Raw data>

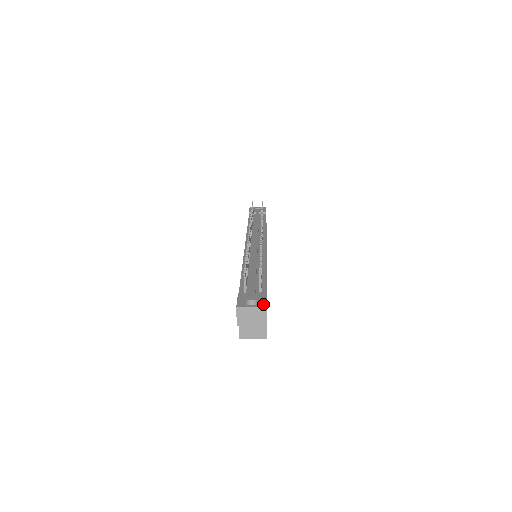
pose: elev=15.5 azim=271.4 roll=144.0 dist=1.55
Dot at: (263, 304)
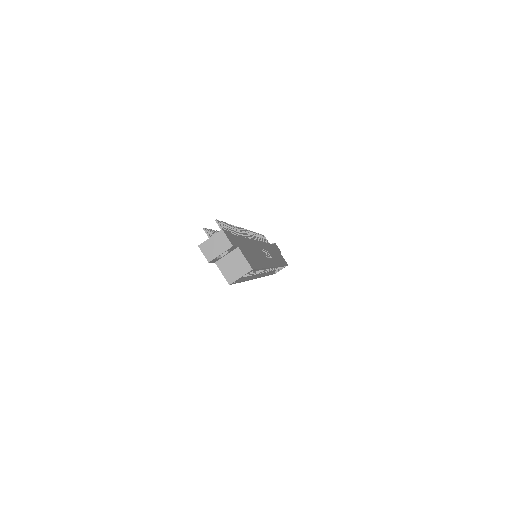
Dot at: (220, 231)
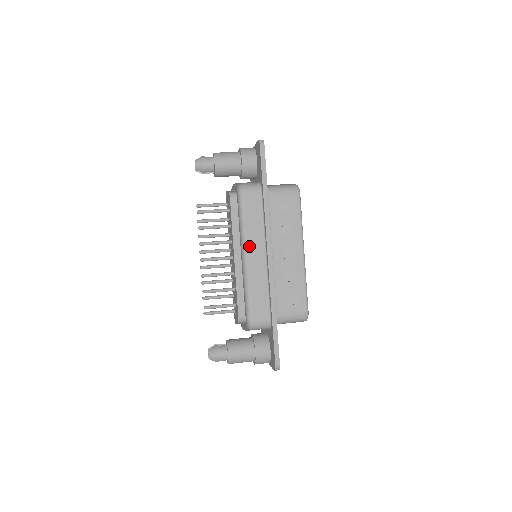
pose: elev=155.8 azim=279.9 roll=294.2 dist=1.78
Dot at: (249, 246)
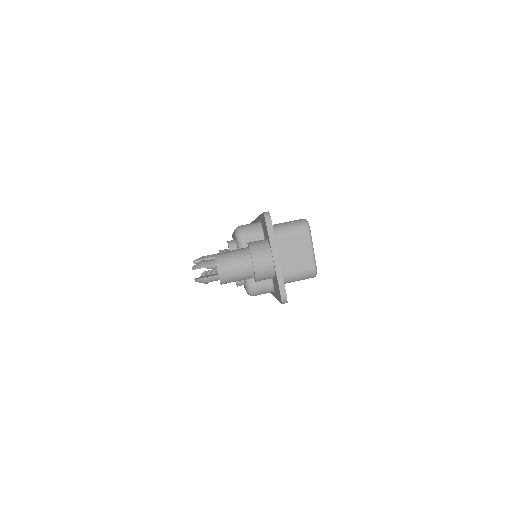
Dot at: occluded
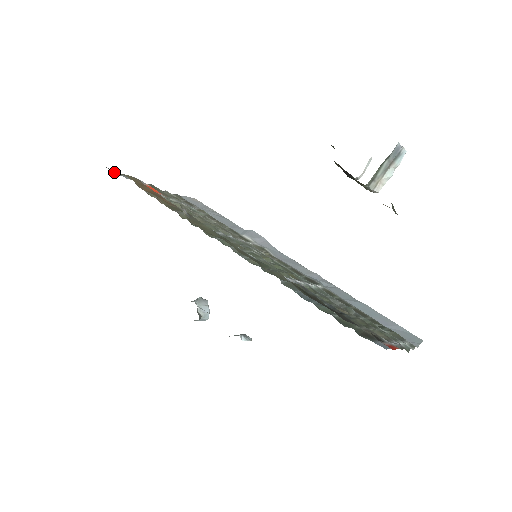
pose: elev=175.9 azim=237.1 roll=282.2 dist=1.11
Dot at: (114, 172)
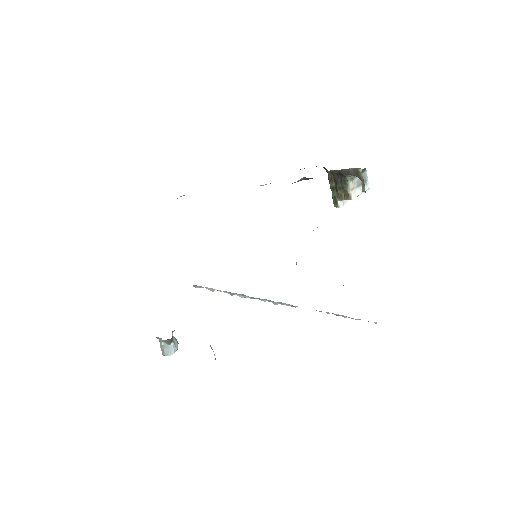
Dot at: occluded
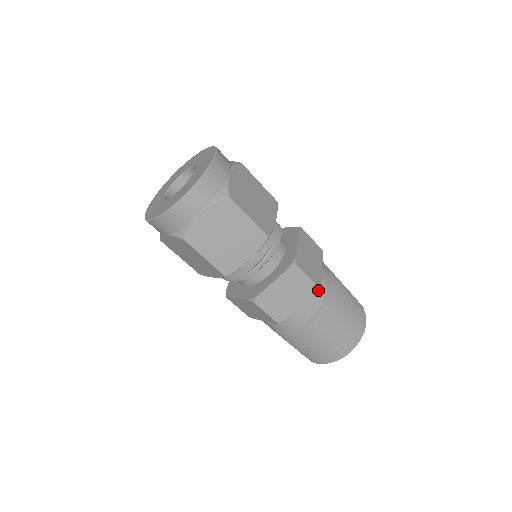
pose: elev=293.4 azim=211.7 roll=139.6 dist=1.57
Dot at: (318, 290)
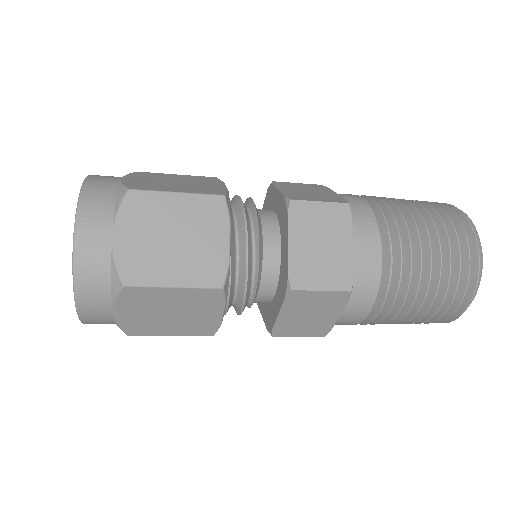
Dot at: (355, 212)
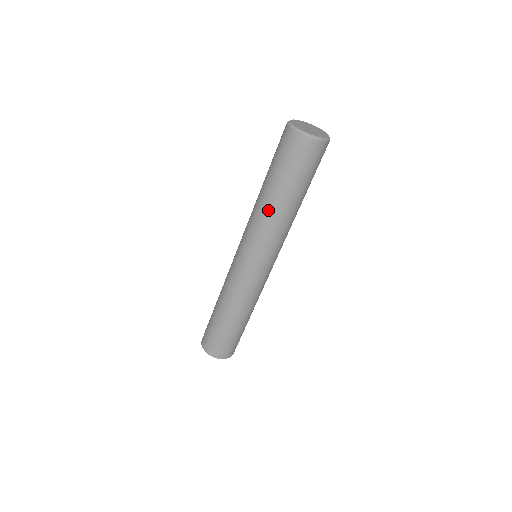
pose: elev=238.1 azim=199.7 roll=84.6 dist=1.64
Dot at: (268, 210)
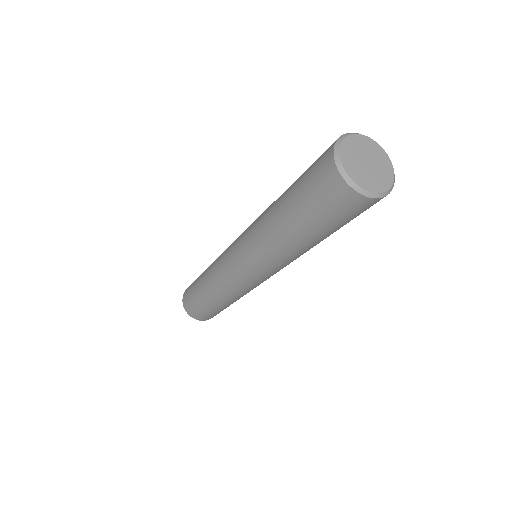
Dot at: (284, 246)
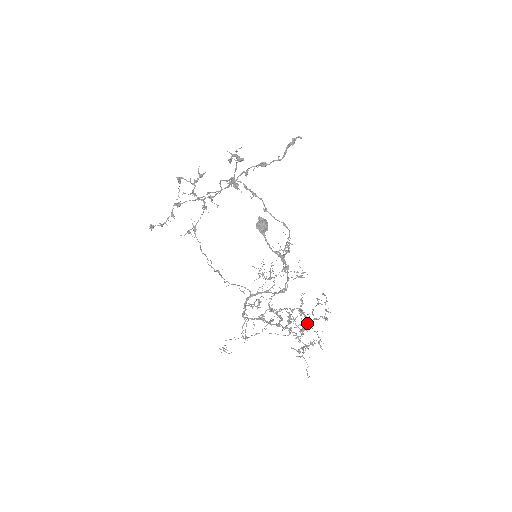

* * *

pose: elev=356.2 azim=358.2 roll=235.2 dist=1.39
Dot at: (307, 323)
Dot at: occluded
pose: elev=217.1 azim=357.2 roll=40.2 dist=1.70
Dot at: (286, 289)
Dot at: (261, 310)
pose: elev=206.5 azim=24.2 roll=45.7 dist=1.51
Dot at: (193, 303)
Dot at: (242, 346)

The exercise> Copy out every line above that contains the string "pose", and leave out all the others. Matching is case-sensitive.

Answer in full>
pose: elev=15.5 azim=271.4 roll=144.0 dist=1.55
pose: elev=155.8 azim=279.9 roll=294.2 dist=1.78
pose: elev=175.9 azim=237.1 roll=282.2 dist=1.11
pose: elev=293.4 azim=211.7 roll=139.6 dist=1.57
pose: elev=238.1 azim=199.7 roll=84.6 dist=1.64
pose: elev=356.2 azim=358.2 roll=235.2 dist=1.39
pose: elev=217.1 azim=357.2 roll=40.2 dist=1.70
pose: elev=206.5 azim=24.2 roll=45.7 dist=1.51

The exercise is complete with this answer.